De Dakar à Accra, des cheffes telles que Selassie Atadika ou Marie Kouadio Amouati expérimentent aussi des formats géants et des menus durables. Les success stories circulent en réseau, nourrissant des collectifs féminins qui partagent recettes, sponsors et mentorat pour faire émerger de nouvelles voix.
Vers un héritage durable
Au-delà du record, Hilda Baci annonce la création d’une bourse de formation culinaire destinée aux filles défavorisées des États riverains du golfe de Guinée. L’objectif est clair : transformer l’engouement médiatique en opportunités tangibles et pérennes pour la jeunesse.

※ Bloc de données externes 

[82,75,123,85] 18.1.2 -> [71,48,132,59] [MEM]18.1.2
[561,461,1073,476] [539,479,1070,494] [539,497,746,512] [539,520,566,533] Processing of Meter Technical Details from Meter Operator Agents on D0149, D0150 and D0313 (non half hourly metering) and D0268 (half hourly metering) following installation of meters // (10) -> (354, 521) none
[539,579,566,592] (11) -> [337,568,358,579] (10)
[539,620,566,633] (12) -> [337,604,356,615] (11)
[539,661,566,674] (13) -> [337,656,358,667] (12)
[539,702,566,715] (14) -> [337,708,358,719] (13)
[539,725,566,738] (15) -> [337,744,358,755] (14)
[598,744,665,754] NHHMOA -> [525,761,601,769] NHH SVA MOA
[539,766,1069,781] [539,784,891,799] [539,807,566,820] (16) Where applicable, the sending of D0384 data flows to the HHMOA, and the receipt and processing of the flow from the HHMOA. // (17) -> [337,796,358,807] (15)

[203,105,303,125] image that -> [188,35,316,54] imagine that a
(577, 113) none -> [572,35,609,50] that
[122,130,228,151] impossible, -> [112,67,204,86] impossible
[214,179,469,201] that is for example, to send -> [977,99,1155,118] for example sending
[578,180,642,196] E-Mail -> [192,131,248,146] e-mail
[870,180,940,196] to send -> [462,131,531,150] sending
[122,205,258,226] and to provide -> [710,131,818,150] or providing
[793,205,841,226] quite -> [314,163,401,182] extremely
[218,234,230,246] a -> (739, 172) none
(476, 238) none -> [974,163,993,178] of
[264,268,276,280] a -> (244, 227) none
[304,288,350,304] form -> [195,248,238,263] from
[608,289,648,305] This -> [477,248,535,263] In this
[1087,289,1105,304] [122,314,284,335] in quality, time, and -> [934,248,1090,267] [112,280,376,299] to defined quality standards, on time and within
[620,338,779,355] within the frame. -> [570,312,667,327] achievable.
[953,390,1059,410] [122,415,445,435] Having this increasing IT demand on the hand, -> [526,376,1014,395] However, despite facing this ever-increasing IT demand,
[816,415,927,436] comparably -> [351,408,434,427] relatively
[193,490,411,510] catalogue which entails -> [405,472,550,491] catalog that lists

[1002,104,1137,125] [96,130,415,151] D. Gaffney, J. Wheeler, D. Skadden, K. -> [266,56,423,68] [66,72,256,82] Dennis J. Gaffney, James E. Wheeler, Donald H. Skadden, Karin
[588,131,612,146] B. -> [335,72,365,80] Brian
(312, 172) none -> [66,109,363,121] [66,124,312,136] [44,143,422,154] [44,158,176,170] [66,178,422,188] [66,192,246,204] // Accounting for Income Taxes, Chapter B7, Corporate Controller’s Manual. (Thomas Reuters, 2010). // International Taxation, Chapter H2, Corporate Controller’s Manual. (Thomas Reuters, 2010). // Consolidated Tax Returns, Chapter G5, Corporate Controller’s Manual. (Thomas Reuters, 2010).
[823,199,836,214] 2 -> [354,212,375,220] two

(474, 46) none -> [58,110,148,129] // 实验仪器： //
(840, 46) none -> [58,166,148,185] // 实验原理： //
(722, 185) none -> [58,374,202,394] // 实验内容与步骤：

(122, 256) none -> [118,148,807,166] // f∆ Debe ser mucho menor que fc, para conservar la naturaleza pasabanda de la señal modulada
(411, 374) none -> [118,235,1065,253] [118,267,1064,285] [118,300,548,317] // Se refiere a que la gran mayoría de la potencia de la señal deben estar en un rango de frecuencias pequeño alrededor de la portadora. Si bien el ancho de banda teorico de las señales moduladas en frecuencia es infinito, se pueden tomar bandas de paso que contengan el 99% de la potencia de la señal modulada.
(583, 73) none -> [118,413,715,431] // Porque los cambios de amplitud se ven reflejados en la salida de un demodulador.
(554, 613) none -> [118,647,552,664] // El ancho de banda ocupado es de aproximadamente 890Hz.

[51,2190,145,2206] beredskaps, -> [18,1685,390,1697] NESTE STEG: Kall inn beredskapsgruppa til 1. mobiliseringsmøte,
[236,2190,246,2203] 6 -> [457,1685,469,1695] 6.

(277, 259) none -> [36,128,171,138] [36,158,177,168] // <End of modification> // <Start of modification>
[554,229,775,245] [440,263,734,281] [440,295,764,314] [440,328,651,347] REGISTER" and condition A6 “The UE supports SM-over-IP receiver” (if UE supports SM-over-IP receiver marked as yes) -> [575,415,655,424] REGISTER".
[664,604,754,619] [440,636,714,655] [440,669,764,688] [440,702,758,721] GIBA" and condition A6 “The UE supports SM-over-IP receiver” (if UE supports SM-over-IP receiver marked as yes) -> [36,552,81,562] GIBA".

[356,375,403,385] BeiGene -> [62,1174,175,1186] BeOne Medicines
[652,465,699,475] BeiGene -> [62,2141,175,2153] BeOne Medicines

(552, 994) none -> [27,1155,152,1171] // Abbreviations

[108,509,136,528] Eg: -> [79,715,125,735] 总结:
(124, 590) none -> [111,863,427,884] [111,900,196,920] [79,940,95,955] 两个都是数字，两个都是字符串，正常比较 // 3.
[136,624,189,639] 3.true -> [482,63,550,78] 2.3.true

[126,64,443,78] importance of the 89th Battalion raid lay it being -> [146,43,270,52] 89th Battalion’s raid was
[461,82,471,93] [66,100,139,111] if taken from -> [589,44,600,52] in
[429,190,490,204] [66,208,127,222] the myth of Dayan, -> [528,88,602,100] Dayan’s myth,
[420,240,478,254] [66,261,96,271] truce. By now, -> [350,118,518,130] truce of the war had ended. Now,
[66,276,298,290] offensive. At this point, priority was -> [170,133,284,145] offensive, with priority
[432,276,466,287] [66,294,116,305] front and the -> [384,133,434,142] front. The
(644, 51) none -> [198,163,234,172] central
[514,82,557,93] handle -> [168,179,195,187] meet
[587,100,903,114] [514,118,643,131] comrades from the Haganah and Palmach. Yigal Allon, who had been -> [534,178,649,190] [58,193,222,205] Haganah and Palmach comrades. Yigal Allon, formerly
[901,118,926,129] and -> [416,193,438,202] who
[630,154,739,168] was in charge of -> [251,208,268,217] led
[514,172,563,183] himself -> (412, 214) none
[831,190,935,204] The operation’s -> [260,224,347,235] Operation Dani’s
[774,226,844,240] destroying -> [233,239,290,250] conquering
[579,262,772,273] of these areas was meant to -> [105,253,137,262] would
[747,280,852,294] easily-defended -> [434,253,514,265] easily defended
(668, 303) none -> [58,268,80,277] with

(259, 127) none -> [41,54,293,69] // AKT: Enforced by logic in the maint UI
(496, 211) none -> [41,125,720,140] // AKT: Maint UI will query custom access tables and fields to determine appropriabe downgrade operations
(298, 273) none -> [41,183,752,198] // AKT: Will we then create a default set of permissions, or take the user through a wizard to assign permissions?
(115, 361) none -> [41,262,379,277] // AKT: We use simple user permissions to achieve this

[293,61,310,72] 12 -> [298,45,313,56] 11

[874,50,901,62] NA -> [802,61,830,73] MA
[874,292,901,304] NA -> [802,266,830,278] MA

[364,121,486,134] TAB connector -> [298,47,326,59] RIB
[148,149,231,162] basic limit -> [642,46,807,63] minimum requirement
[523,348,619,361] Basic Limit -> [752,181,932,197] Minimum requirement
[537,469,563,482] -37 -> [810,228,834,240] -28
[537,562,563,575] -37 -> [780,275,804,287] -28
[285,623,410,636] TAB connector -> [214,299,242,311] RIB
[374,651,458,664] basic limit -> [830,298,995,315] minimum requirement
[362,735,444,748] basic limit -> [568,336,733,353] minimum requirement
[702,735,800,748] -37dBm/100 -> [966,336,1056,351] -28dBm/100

Les autorités locales, séduites par la visibilité de l’événement, envisagent d’inscrire le festival du jollof géant au calendrier touristique annuel. Une perspective qui pourrait attirer capitaux étrangers, renforcer les industries agroalimentaires et promouvoir l’image dynamique d’un Nigeria innovant et hospitalier.
Dans la lumière tombante, la dernière louche s’égoutte, laissant place à un silence satisfait. Reste l’odeur persistante de tomates confites et la conviction partagée que, parfois, une simple assiette peut nourrir bien plus que le corps : elle alimente l’unité, l’espoir et la fierté, et la promesse d’autres rêves partagés demain.